PROBLEM: After finding the line with "Memory retrieval processes" in the entries below, retype exactly each line from there through the line with "Data on reading", including that final line.

SOURCE RECORDS:

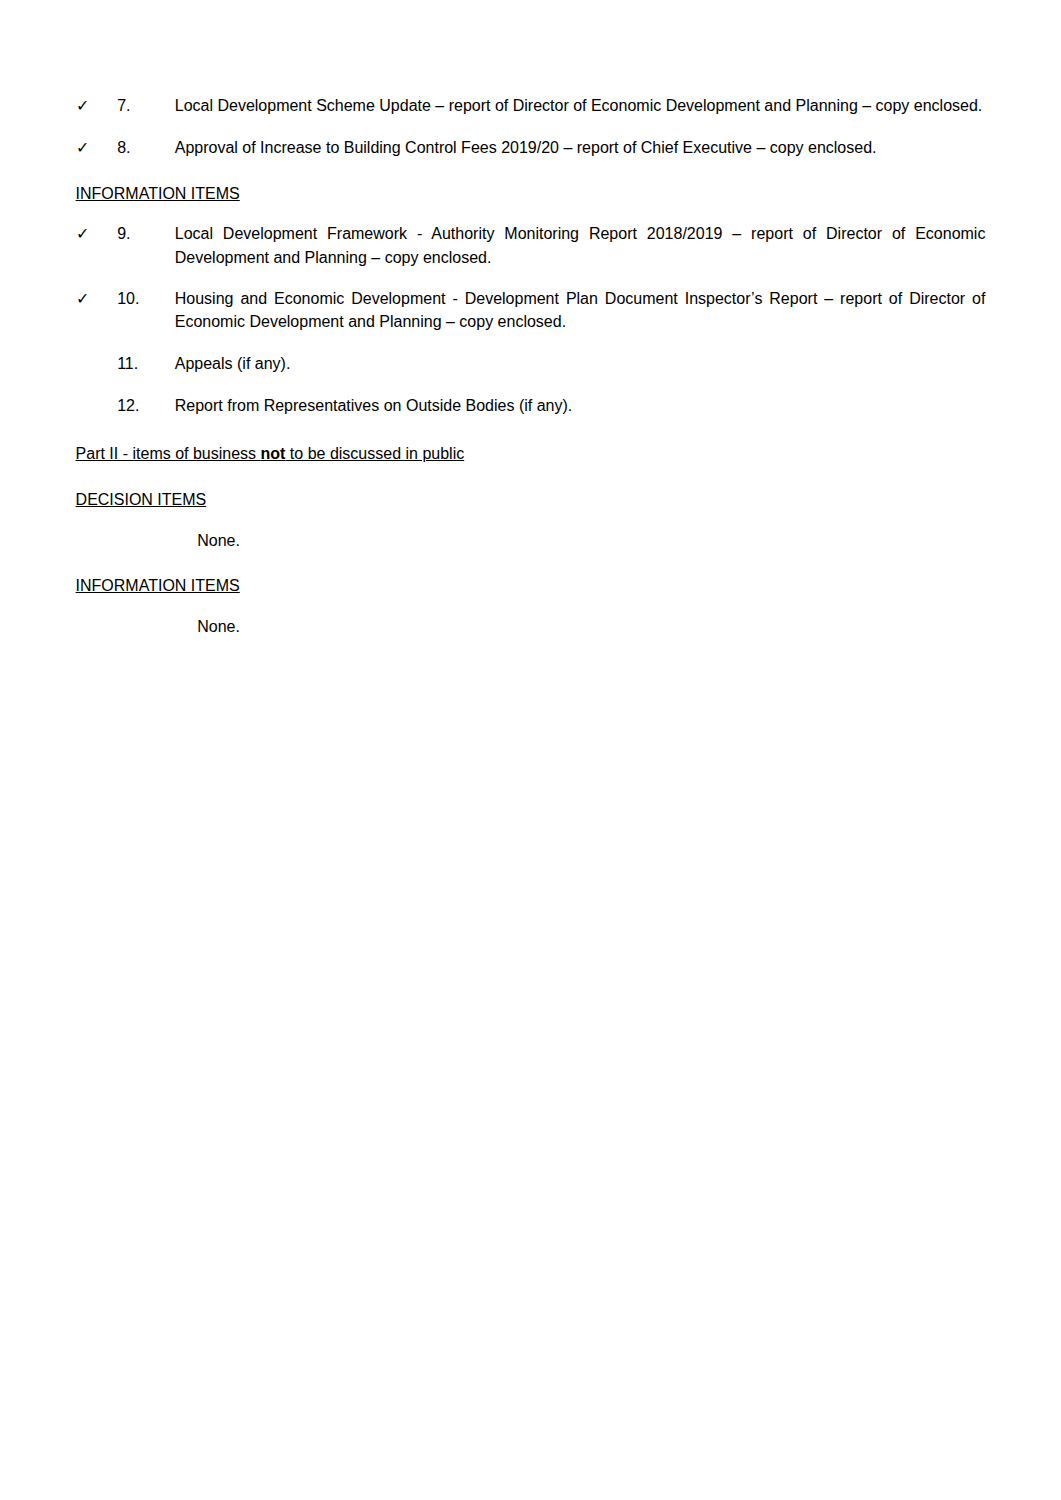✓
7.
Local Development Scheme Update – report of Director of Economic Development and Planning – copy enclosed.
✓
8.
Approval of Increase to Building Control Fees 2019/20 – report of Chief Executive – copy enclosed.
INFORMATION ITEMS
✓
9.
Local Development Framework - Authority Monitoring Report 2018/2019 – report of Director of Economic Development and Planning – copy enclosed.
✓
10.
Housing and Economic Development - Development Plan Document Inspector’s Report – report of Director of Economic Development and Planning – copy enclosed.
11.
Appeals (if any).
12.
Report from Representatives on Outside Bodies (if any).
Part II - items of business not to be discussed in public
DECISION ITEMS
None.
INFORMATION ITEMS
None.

--

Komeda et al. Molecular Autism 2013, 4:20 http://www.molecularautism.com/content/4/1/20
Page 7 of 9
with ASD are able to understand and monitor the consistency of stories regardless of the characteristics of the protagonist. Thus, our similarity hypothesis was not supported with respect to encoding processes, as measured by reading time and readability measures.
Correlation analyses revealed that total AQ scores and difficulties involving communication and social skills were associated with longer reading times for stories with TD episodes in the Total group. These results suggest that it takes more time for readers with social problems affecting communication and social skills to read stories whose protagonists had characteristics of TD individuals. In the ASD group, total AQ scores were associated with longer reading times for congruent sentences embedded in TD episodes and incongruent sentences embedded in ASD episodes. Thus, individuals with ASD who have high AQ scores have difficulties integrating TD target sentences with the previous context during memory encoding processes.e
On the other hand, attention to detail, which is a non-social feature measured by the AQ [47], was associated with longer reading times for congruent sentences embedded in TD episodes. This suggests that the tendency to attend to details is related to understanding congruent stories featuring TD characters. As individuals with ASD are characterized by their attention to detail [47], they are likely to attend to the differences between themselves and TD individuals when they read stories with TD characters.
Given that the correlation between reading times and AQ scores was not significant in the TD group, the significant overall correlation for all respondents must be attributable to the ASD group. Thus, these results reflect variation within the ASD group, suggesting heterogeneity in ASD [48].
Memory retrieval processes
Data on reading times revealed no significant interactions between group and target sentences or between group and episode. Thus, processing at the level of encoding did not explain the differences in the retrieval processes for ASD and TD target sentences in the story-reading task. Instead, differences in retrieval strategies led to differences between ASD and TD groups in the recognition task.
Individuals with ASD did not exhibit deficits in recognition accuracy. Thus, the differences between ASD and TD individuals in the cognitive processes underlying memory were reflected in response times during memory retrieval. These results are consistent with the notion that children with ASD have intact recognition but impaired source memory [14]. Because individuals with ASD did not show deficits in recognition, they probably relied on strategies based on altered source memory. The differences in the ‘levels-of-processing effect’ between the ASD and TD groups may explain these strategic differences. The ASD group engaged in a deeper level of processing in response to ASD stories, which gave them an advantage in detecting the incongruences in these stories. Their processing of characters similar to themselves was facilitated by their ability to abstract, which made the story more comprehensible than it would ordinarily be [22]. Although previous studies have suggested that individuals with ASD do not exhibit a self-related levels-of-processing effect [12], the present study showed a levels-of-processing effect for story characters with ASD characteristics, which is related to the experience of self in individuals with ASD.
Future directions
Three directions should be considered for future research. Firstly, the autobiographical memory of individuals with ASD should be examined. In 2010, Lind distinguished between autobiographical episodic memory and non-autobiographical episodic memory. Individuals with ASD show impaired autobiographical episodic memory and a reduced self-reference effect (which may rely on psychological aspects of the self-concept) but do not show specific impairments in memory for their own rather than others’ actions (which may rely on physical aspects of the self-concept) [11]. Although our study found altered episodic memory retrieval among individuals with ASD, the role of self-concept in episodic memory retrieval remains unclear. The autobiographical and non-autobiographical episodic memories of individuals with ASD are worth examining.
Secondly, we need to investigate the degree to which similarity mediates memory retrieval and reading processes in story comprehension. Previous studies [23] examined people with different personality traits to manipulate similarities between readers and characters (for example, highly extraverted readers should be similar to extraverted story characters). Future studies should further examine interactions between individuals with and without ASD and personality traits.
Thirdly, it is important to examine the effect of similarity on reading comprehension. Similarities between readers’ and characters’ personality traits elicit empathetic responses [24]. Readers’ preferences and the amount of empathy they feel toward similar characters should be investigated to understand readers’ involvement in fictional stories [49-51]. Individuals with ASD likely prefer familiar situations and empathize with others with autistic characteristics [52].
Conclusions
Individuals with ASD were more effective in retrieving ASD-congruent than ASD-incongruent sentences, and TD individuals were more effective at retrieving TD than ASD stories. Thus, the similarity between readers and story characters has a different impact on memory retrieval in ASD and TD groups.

...

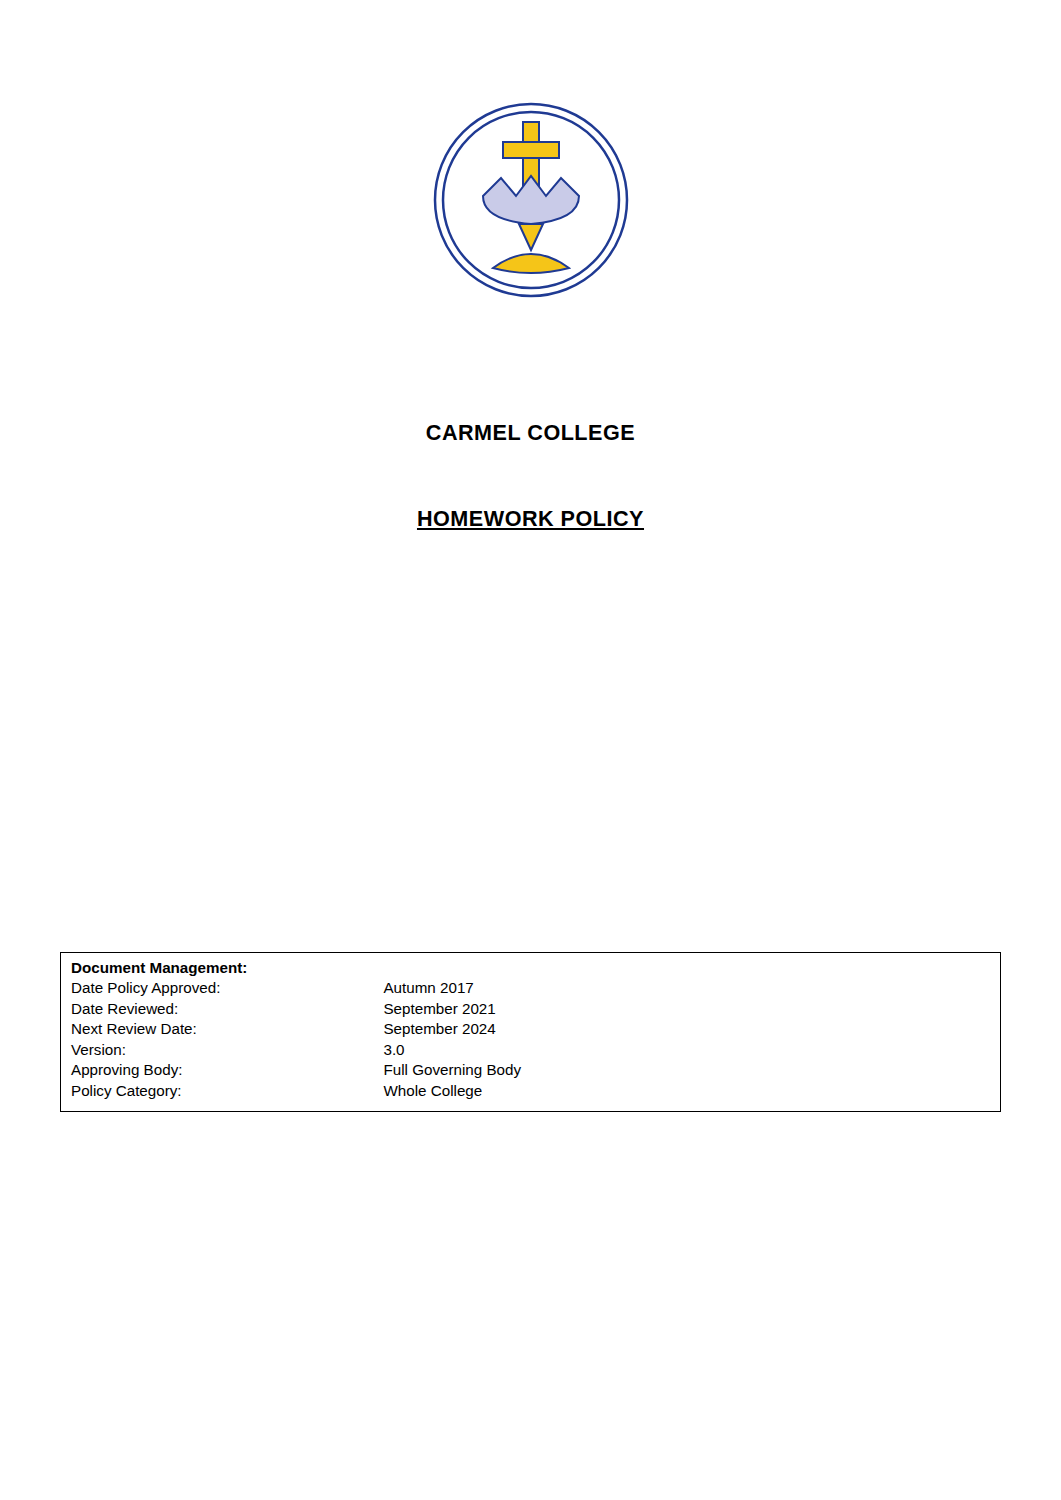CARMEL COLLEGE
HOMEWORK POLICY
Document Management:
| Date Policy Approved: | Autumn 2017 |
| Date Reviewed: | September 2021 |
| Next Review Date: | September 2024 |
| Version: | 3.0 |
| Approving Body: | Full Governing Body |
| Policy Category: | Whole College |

TASK RESPONSE:
Memory retrieval processes
Data on reading times revealed no significant interactions between group and target sentences or between group and episode. Thus, processing at the level of encoding did not explain the differences in the retrieval processes for ASD and TD target sentences in the story-reading task. Instead, differences in retrieval strategies led to differences between ASD and TD groups in the recognition task.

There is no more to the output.